──────── Dataset extract

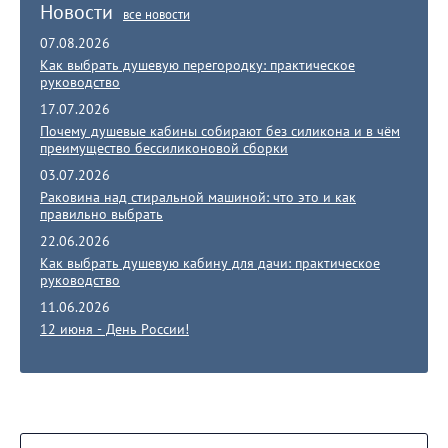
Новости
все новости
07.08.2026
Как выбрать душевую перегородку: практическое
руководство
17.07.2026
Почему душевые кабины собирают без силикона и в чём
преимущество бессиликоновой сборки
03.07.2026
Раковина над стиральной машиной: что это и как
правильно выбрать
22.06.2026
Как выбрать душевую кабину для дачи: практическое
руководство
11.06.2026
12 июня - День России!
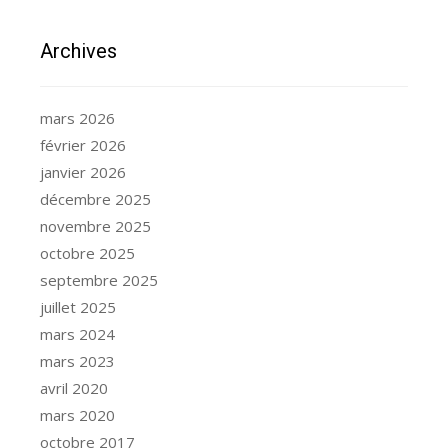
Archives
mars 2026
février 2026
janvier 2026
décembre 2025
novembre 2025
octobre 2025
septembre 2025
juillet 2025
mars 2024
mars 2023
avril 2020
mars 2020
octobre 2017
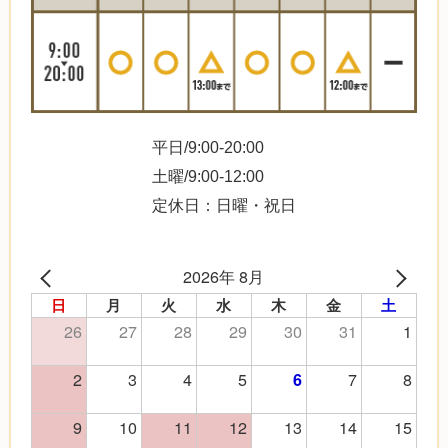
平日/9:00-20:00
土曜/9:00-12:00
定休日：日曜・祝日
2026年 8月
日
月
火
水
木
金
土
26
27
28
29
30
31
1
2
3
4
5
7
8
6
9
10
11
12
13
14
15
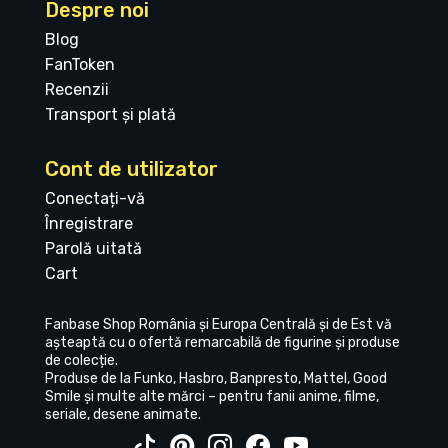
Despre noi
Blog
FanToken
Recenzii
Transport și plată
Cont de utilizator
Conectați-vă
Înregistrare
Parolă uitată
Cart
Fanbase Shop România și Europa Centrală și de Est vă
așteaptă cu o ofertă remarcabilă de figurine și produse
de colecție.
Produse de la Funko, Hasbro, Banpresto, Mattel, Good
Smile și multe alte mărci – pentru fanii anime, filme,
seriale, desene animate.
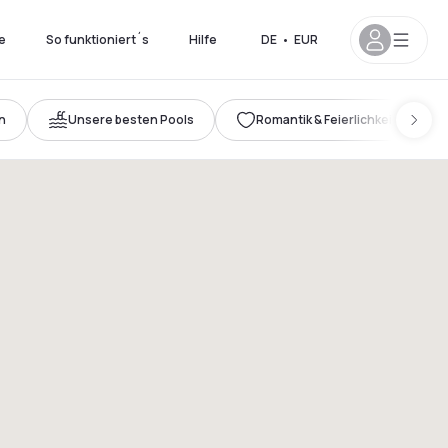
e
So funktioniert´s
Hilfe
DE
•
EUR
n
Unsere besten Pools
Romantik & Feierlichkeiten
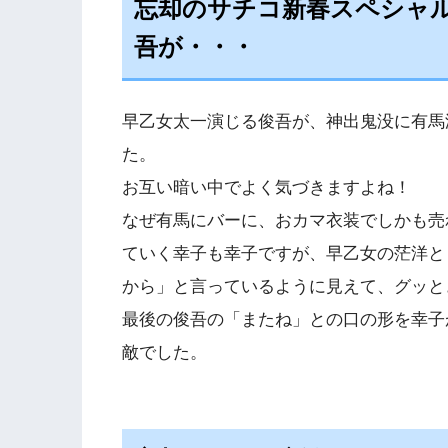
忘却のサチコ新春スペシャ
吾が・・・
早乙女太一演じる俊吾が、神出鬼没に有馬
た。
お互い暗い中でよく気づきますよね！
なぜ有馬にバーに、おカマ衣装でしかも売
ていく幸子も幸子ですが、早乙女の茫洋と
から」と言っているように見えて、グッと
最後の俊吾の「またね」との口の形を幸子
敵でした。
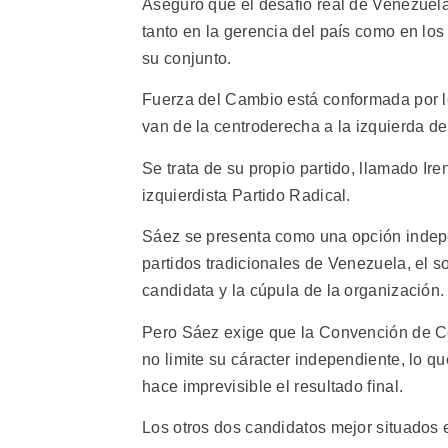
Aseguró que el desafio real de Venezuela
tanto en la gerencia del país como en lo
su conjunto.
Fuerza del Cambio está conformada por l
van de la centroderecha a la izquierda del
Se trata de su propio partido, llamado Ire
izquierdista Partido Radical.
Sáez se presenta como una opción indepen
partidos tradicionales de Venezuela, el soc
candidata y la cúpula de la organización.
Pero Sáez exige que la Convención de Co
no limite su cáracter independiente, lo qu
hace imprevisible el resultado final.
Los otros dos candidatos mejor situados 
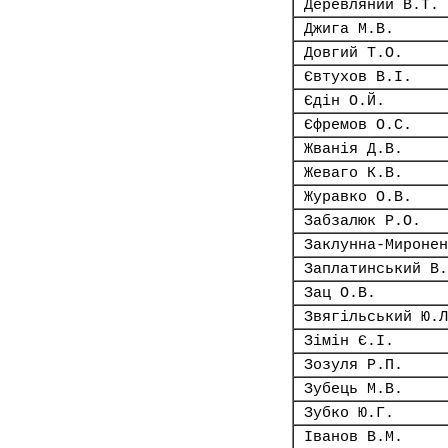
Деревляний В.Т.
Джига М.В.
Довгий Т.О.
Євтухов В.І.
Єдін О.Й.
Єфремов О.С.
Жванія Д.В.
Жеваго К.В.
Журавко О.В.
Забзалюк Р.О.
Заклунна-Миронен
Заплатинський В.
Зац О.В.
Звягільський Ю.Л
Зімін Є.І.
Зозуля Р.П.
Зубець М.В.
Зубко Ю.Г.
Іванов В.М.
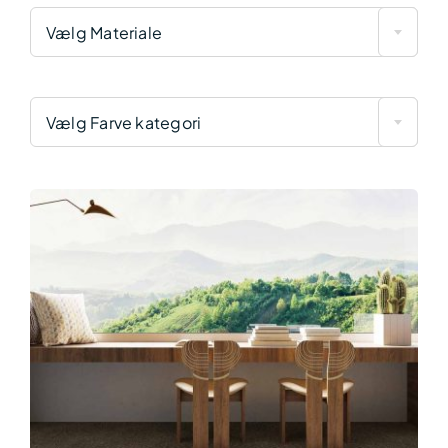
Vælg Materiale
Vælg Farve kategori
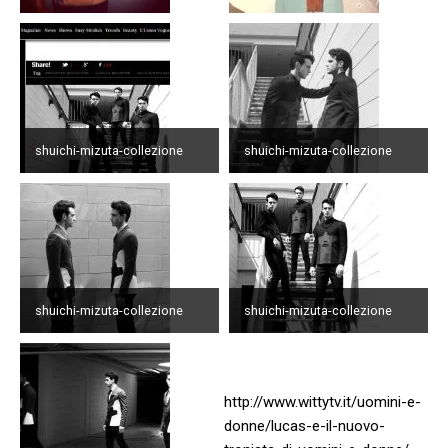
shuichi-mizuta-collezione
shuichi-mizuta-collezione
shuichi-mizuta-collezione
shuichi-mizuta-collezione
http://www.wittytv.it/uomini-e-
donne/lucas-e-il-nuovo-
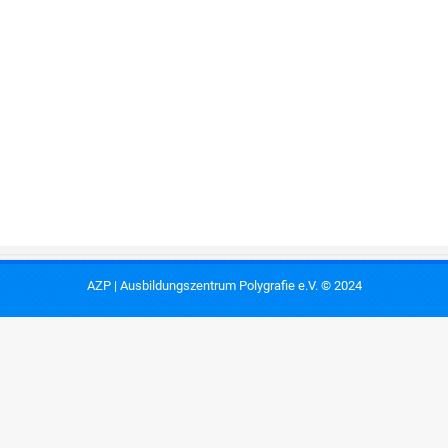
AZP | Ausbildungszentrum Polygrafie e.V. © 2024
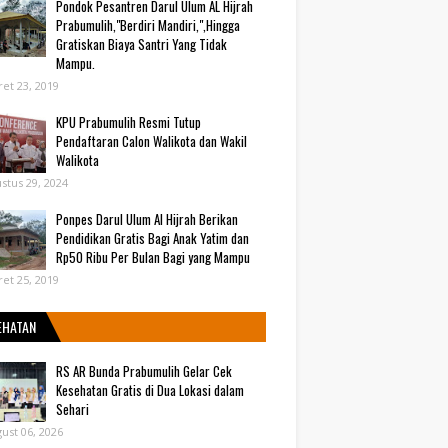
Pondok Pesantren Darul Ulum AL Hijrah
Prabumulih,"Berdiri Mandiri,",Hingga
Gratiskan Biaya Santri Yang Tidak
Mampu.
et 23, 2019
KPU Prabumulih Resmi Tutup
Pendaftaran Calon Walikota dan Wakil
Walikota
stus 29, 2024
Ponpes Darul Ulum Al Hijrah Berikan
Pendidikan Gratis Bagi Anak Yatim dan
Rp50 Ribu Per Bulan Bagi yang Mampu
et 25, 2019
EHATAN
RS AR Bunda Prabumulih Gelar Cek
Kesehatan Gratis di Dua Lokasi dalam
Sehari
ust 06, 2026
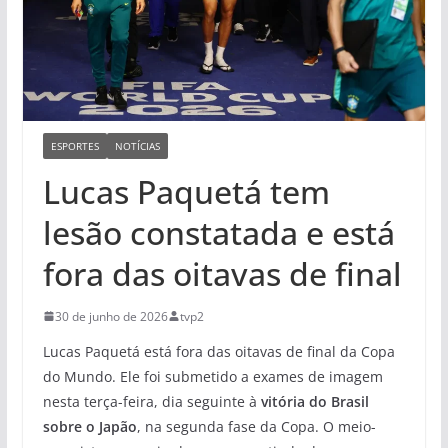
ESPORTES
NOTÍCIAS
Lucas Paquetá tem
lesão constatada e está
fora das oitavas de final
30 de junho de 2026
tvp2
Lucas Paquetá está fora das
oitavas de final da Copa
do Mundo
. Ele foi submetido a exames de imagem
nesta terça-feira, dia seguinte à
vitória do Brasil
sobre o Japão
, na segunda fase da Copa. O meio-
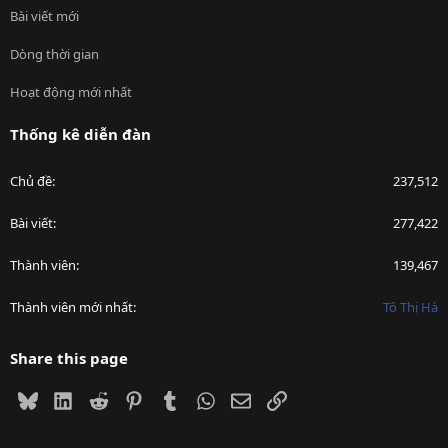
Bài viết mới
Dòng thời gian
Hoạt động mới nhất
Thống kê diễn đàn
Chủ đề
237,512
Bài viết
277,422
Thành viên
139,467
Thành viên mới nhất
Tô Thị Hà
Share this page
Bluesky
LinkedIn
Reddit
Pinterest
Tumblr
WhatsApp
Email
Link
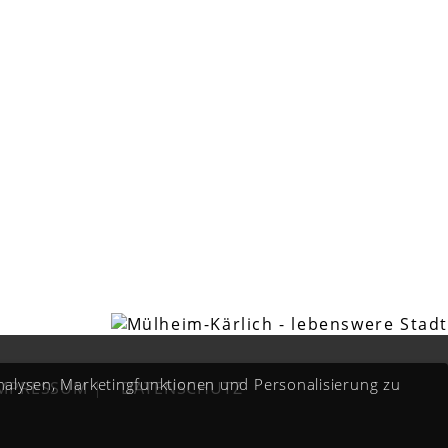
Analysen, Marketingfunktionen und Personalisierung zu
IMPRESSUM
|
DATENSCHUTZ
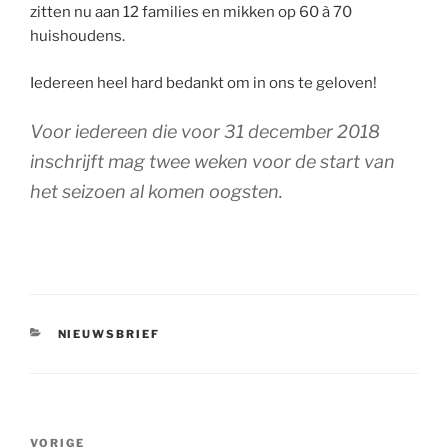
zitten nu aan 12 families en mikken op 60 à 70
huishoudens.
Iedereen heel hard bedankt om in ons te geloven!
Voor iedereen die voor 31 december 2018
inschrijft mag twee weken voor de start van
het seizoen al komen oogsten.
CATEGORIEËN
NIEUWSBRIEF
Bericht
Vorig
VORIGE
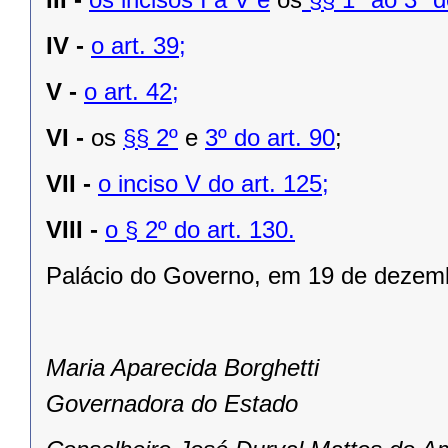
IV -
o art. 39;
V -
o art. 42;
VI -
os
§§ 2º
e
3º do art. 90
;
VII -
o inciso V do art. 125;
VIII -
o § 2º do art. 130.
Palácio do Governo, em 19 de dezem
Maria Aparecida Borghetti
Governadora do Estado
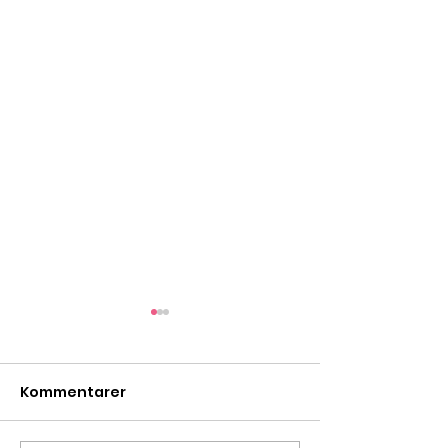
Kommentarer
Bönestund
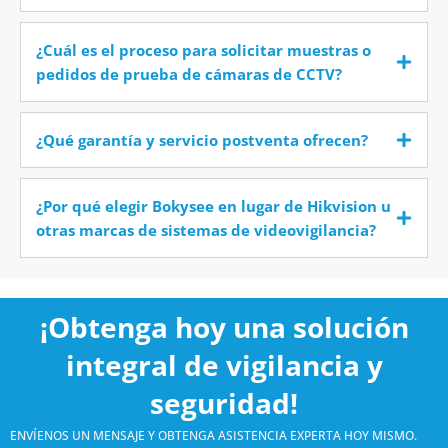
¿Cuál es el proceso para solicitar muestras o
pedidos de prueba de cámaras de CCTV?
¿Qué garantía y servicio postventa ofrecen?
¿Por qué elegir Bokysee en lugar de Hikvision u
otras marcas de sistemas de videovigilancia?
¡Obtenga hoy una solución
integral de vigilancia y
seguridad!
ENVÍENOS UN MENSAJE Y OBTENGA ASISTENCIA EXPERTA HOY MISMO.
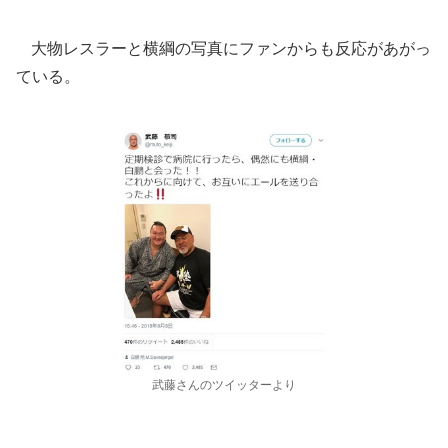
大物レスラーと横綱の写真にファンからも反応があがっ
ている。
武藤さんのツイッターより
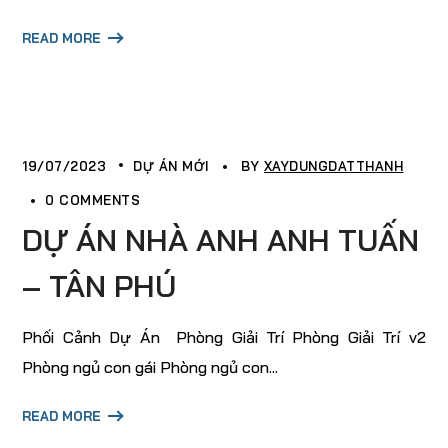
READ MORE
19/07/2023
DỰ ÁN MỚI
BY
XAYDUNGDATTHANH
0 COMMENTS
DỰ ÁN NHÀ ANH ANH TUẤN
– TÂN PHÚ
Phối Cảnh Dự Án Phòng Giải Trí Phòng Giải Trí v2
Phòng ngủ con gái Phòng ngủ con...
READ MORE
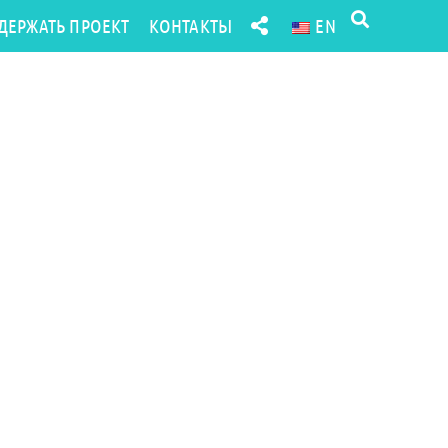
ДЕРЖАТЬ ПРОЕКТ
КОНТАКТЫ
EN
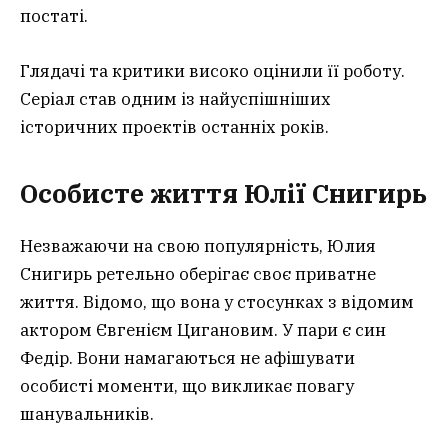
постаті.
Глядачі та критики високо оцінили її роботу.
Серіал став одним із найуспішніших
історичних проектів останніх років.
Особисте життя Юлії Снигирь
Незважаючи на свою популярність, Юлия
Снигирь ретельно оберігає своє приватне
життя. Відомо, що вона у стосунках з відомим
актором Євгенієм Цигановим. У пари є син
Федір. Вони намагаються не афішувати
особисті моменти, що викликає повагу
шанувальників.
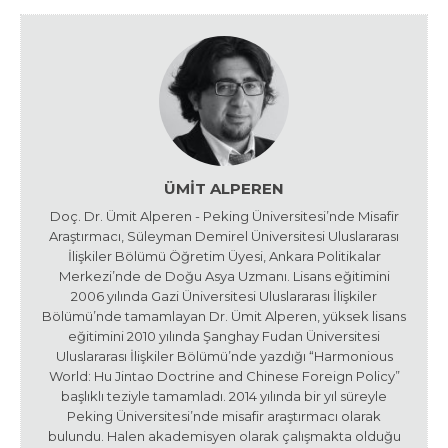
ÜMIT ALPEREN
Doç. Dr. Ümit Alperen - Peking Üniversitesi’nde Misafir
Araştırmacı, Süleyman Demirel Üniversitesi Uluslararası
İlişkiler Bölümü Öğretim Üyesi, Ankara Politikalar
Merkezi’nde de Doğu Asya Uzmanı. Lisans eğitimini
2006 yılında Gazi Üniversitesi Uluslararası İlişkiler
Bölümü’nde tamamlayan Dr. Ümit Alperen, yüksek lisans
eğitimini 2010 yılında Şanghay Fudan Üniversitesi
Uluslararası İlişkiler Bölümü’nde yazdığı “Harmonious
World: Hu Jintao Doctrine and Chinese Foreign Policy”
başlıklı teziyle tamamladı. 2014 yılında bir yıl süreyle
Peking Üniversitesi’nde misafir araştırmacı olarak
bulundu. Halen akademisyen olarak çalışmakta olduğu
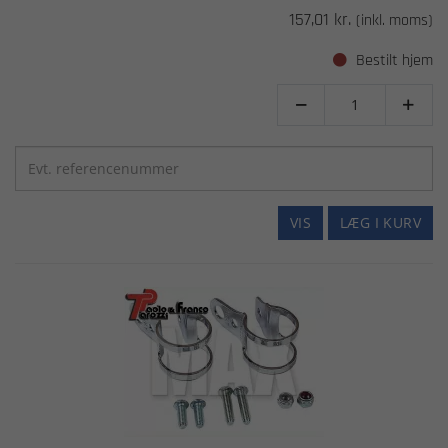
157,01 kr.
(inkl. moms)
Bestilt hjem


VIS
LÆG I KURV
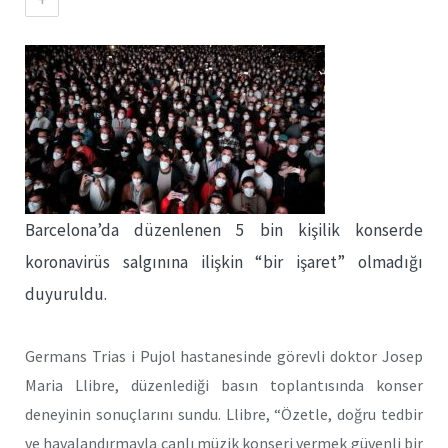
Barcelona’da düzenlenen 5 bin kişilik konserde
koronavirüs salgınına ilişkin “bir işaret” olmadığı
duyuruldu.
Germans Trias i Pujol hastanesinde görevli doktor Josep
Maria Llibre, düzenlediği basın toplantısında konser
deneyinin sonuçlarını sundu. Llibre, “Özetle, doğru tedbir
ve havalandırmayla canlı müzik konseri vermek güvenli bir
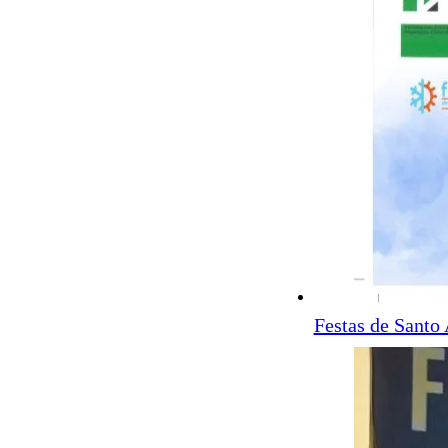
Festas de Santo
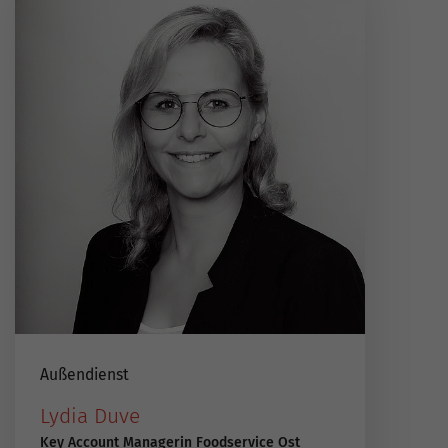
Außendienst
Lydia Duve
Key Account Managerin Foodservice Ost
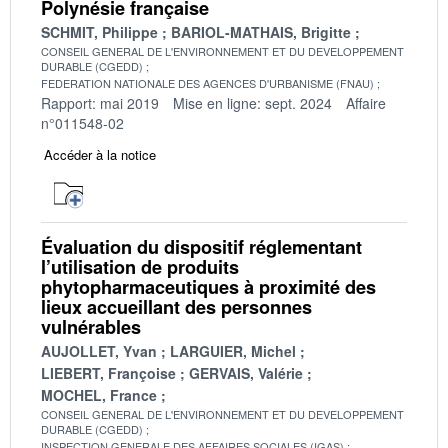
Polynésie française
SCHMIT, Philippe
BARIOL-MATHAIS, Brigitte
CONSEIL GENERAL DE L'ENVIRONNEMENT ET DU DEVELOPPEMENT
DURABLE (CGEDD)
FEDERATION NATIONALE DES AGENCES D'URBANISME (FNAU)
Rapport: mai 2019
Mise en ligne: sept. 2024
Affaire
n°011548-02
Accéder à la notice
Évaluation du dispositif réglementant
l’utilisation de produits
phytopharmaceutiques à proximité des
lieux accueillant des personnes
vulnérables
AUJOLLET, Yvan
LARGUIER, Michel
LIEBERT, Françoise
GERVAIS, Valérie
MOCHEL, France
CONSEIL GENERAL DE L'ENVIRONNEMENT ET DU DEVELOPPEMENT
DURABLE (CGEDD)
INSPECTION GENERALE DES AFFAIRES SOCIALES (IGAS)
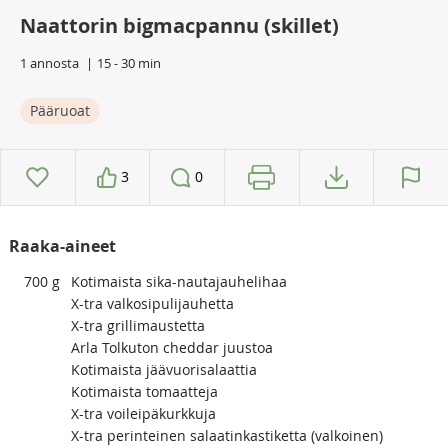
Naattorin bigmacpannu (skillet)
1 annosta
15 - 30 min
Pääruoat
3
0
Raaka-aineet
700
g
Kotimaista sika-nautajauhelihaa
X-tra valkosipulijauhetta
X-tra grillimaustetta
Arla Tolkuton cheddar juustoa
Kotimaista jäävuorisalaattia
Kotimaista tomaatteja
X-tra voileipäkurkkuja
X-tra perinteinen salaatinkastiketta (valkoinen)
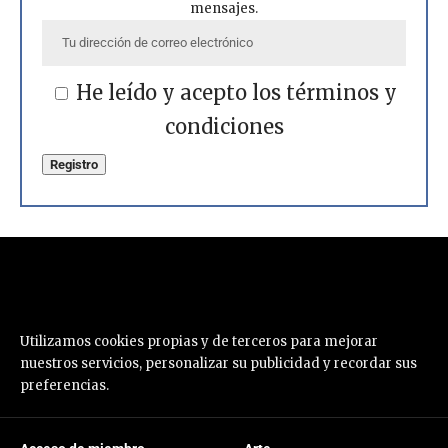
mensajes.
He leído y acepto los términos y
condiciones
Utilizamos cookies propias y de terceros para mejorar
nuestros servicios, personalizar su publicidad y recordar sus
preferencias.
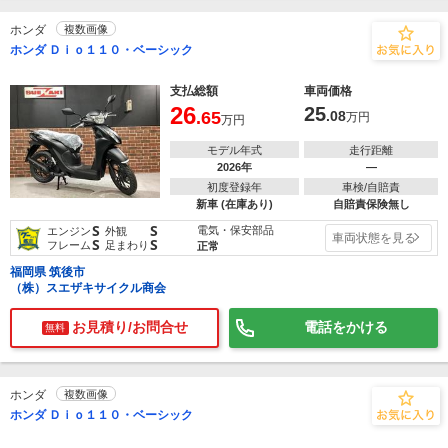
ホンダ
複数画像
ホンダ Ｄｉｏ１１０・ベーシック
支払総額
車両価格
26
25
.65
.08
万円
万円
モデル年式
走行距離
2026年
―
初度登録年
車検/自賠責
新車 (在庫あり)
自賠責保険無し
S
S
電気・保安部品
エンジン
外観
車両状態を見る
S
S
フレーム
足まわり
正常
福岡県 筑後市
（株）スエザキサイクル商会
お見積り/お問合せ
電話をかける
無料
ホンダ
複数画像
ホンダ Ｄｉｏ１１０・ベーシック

────────────────

Scan the data for the word "Mampu" and copy every line where it shows up.

* [Answer for this exercise]
Mampu.
Rp50 Ribu Per Bulan Bagi yang Mampu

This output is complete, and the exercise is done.